Огонь наших сердец - стр. 43
Полки Лены сияли чистой. Ни трусов, ни носков, ни пижам – ничего. Пуховики, правда, на месте, как и зимняя обувь. Летнее и домашнее забрано всё подчистую.
Понятно, уехала к родителям, как и грозилась, если драгоценный муж не одумается. Муж не одумался, наоборот, пробыл в лесу дольше положенного, ещё и студентку оприходовал. Не муж, а бриллиант! Сам бы за себя пошёл, если бы можно было.
Пашка упал на диван, вытянулся. Хорошо-то как, господи! Растянулся на чистом, одет в чистое, вокруг пахло домом, человеческим жильём. Мошкара не лезла в лицо, гнус не жужжал бесконечно, надоедливо, надрывно, не чирикали оголтело птицы. Райские звуки с улицы – детские крики, лай собаки, сигнала автомобилей.
Набрал номер Лены, ожидаемо не взяла трубку. Нужно ехать, мириться, вымаливать прощение за скотское поведение, за работу свою мерзкую, за характер упрямый, за всё хорошее разом.
Цветы купить, розы обязательно, непременно красные, что-нибудь сладкое. Ленка у него из разряда вечно худеющих, но от сладенького под уговоры мужа, что вовсе она не толстая, не отказывалась. Тем более, правда ведь, не толстая. Не тонкая и звонкая девятнадцатилетняя студентка, но лишнего нет и грамма.

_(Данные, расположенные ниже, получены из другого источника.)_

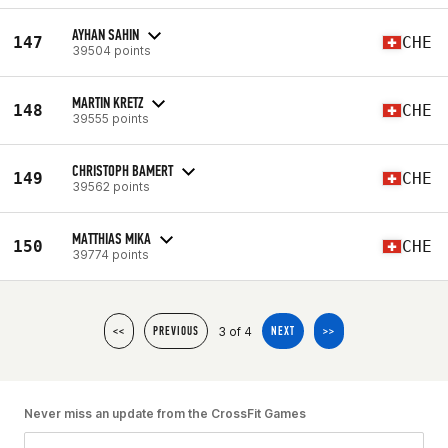
AYHAN SAHIN
147
CHE
39504 points
MARTIN KRETZ
148
CHE
39555 points
CHRISTOPH BAMERT
149
CHE
39562 points
MATTHIAS MIKA
150
CHE
39774 points
3 of 4
<<
PREVIOUS
NEXT
>>
Never miss an update from the CrossFit Games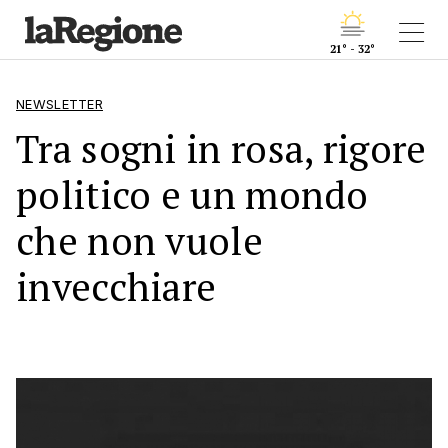
21° - 32°
NEWSLETTER
Tra sogni in rosa, rigore
politico e un mondo
che non vuole
invecchiare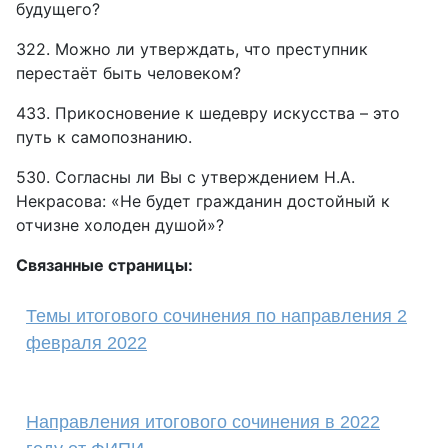
будущего?
322. Можно ли утверждать, что преступник
перестаёт быть человеком?
433. Прикосновение к шедевру искусства – это
путь к самопознанию.
530. Согласны ли Вы с утверждением Н.А.
Некрасова: «Не будет гражданин достойный к
отчизне холоден душой»?
Связанные страницы:
Темы итогового сочинения по направления 2
февраля 2022
Направления итогового сочинения в 2022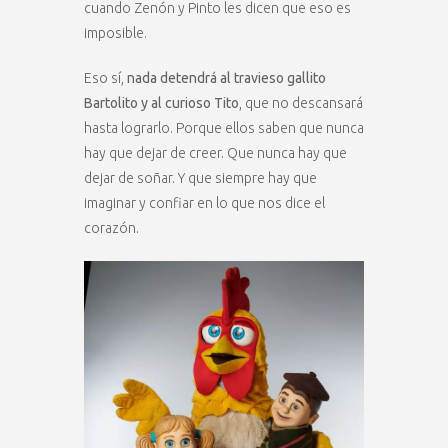
cuando Zenón y Pinto les dicen que eso es
imposible.
Eso sí,
nada detendrá al travieso gallito
Bartolito y al curioso Tito
, que no descansará
hasta lograrlo. Porque ellos saben que nunca
hay que dejar de creer. Que nunca hay que
dejar de soñar. Y que siempre hay que
imaginar y confiar en lo que nos dice el
corazón.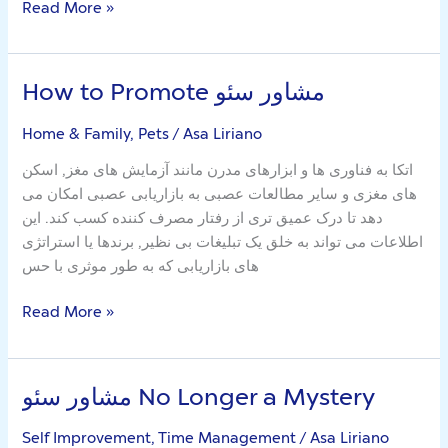
Read More »
How to Promote مشاور سئو
How
to
Home & Family, Pets
/
Asa Liriano
Promote
مشاور
اتکا به فناوری ها و ابزارهای مدرن مانند آزمایش های مغز, اسکن
سئو
های مغزی و سایر مطالعات عصبی به بازاریابی عصبی امکان می
دهد تا درک عمیق تری از رفتار مصرف کننده کسب کند. این
اطلاعات می تواند به خلق یک تبلیغات بی نظیر, برندها یا استراتژی
های بازاریابی که به طور موثری با حس
Read More »
مشاور سئو No Longer a Mystery
مشاور
سئو
Self Improvement, Time Management
/
Asa Liriano
No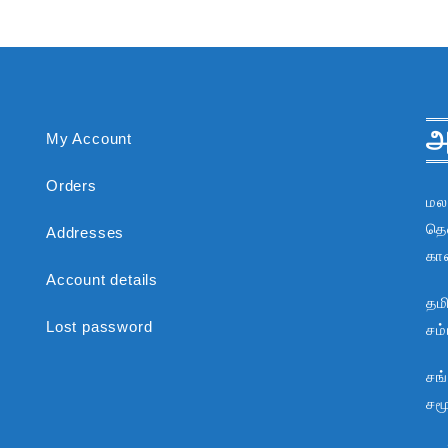
அ
My Account
Orders
மல
தென
Addresses
கா
Account details
தம
Lost password
சம
சங
சம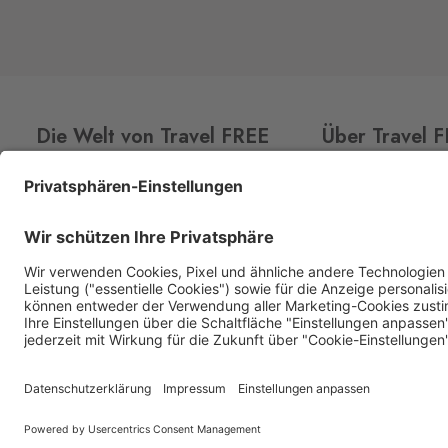
Hřensko 87, Hřensko,
407 17
Kraslice
Klingenthal
Hraničná 11, Kraslice,
358 01
Die Welt von Travel FREE
Über Travel 
Loučná pod Klínovcem
Oberwiesenthal
CLUB
CARD
Über uns
Loučná 198, Loučná pod Klínovcem -
Aktionsangebot
Shops
Vejprty,
431 91
Premium Spirituosen
Kontakt
Mikulov
Sortiment
Drasenhofen
28. října 1841/1b, Mikulov,
692 01
Petrovice
Bahratal
Petrovice 578, Petrovice,
403 37
Petrovice Fashion Store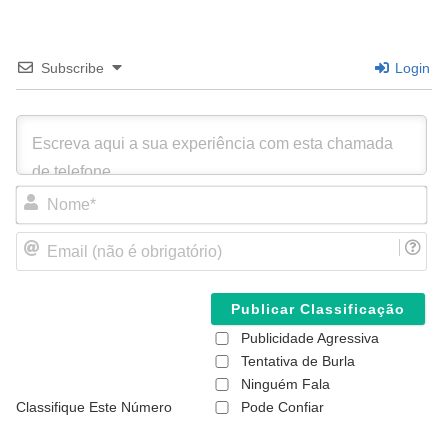
Subscribe
Login
N
o
m
E
e
m
*
a
i
l
(
Publicidade Agressiva
n
ã
Tentativa de Burla
o
Ninguém Fala
é
Classifique Este Número
Pode Confiar
o
b
r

Торт, например, взять в соседней кондитерской… Впрочем, похоже, у Кононова появилась аллергия, уж лучше селёдка под шубой из гастрономии, чем любые кондитерские изделия. Пашка, как вспоминал ту коробку, бант красный, торт, вздёрнуться хотелось.
На дорожку решил зайти в туалет, дело-то житейское. В пробке встанешь, припрёт, придётся в бутылку нужду справлять на удивление автолюбителей в соседних машинах.
Зашёл. Замер. С минуту смотрел в оцепенении на поднятый стульчак унитаза. Поднятый, сука, стульчак.
Сколько себя помнил Пашка, мать его гоняла за стульчак, который должен быть опущен, должен быть опущен, должен быть опущен. Должен. Быть. Опущен! Позже инициативу перехватила жена, могла среди ночи разбудить, заставить встать, идти приводить помещение в надлежащий вид.
Теперь-то он во сне опустит и стульчак, и крышку. Лене давно не приходилось выговаривать ему за косяк, и вот – картина Репина «Приплыли». Говорят, такой картины не было и нет*, а вот грёбанный стульчак существовал, смотрел на Кононова со всей возможной наглостью и усмехался.
Пашка развернулся, вернулся на диван, включил телевизор и залип на сериале про несчастную любовь по местному телевидению. Проникся, сопереживал, волновался. Скажите, пожалуйста, какие страсти научились снимать.
Ближе к ночи достал заначку, пятилетний коньяк, выудил глазированный сырок из холодильника, поужинал, чем бог послал.
Покрутил в руках телефон, отбросил, потом взял в руки, не думая написал: «Спишь?»
*Картины Репина «Приплыли» не существует. В 1930 году рядом с картинами Репина было представлено полотно Льва Григорьевича Соловьёва «Монахи (Не туда заехали)», произошла путаница. Благодаря этому и пошло выражение: «Картина Репина «Приплыли».